Pytorch DataLoader pipelining not working

I would expect DataLoader to load batches concurrently to the main process, refilling the buffer as soon as a batch is consumed from the buffer. However, when I track the utilization of GPU and order of loading vs execution I see some different behavior:

  1. loading of the whole buffer (expected)
  2. consuming the whole buffer by execution of all the batches until the buffer is empty (not expected)
  3. loading the whole buffer again without parallel execution (not expected)
  4. goto 2.

This obviously results in dips in GPU utilization when in step 3.

I set:

num_workers >= 1

pin_memory = True/False (doesn’t influence the described behavior)

Did anyone experience the same? What could be the issue?

Your experience would mean that e.g. if you are using 10 workers, the GPU would starve after 10 batches, as each worker would have to load the next batch?
I haven’t seen this behavior yet and only see a latency in the first epoch of the DataLoader, where each worker is loading the batch. Afterwards the data loading time should be hidden in the background, if your actual training workload is large enough.

Yes, that’s more or less what happens.
After some isolated tests of just loading batches from the dataloader without doing any GPU processing, I think the problem could stem from the size of the epoch and how the dataloader iterates over epochs. The current dataset only has 50 samples (long videos) from which smaller samples are taken. The dataloader iterates over epochs of 50. Is it possible that the dataloader only prefetches until the end of the epoch is reached and after the last batch is prefetched, it waits until completion of all batches on the GPU? Afterwards it somehow “restarts”? This could explain the behavior I’ve seen lately: Near 100% GPU utilization with regular intermediate dips to 0%

(I’m using a map-style dataset)

Probably that’s the issue right here (

Multi-process data loading

Setting the argument num_workers as a positive integer will turn on multi-process data loading with the specified number of loader worker processes.

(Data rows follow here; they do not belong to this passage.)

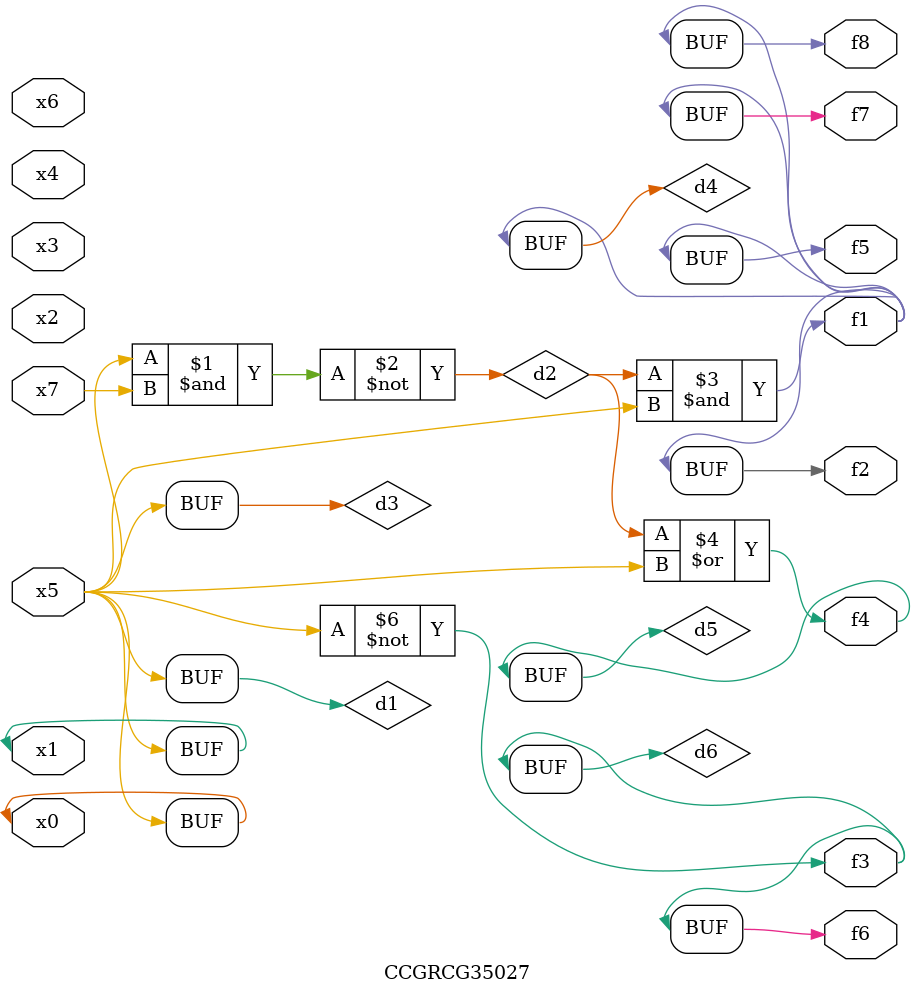
<source format=v>
module CCGRCG35027(
	input x0, x1, x2, x3, x4, x5, x6, x7,
	output f1, f2, f3, f4, f5, f6, f7, f8
);

	wire d1, d2, d3, d4, d5, d6;

	buf (d1, x0, x5);
	nand (d2, x5, x7);
	buf (d3, x0, x1);
	and (d4, d2, d3);
	or (d5, d2, d3);
	nor (d6, d1, d3);
	assign f1 = d4;
	assign f2 = d4;
	assign f3 = d6;
	assign f4 = d5;
	assign f5 = d4;
	assign f6 = d6;
	assign f7 = d4;
	assign f8 = d4;
endmodule

</source>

In this mode, each time an iterator of a DataLoader is created (e.g., when you call enumerate(dataloader) ), num_workers worker processes are created. At this point, the dataset , collate_fn , and worker_init_fn are passed to each worker, where they are used to initialize, and fetch data. This means that dataset access together with its internal IO, transforms (including collate_fn ) runs in the worker process.

Shouldn’t the implementation of take care of seamless prefetching over epochs?

In a lot of use cases training a complete epoch takes a lot of more time than reinitializing the worker processes, so that the epoch start could be ignored.
It’s probably an edge case, but you could also manipulate some arguments of the DataLoader itself or the underlying Dataset between epochs.

However, if this behavior is the bottleneck in your code, you might try to e.g. increase the length of your Dataset artificially (__len__ could return multiple epochs and in __getitem__ you could use the % operator) or warm-up the next iterator via loader_iter2 = iter(train_loader) during one of the last iterations of your training.

I could replicate the issue with two extreme cases (artificial):

  1. epoch of 10000 samples
  2. epoch of 1 sample

-> 1. has 4 times higher bitrate when loading my data, which confirms the suspected issue.

That’s exactly what I came up with aswell :wink: (first case)

I agree with your statement, that this is probably en edge case. However, I would expect to be an infinite iterator. I therefore think seamless batch loading should be implemented natively because: in any case, if you learn over more than 1 epoch, there’s an inherent unnecessary downtime (which is probably not expected by the users). If you learn over rather small epochs, this downtime can lead to significant lower GPU utilization, wasting precious processing time. Do you think this could be an easy fix in

There might be a “fix”, but it would be interesting to see the performance improvements for some typical use cases first.
If the speedup is marginal (besides extreme cases, where an epochs use 1 sample), I’m not sure it’s worth the effort.
How big is the slowdown in each epoch for your current use case?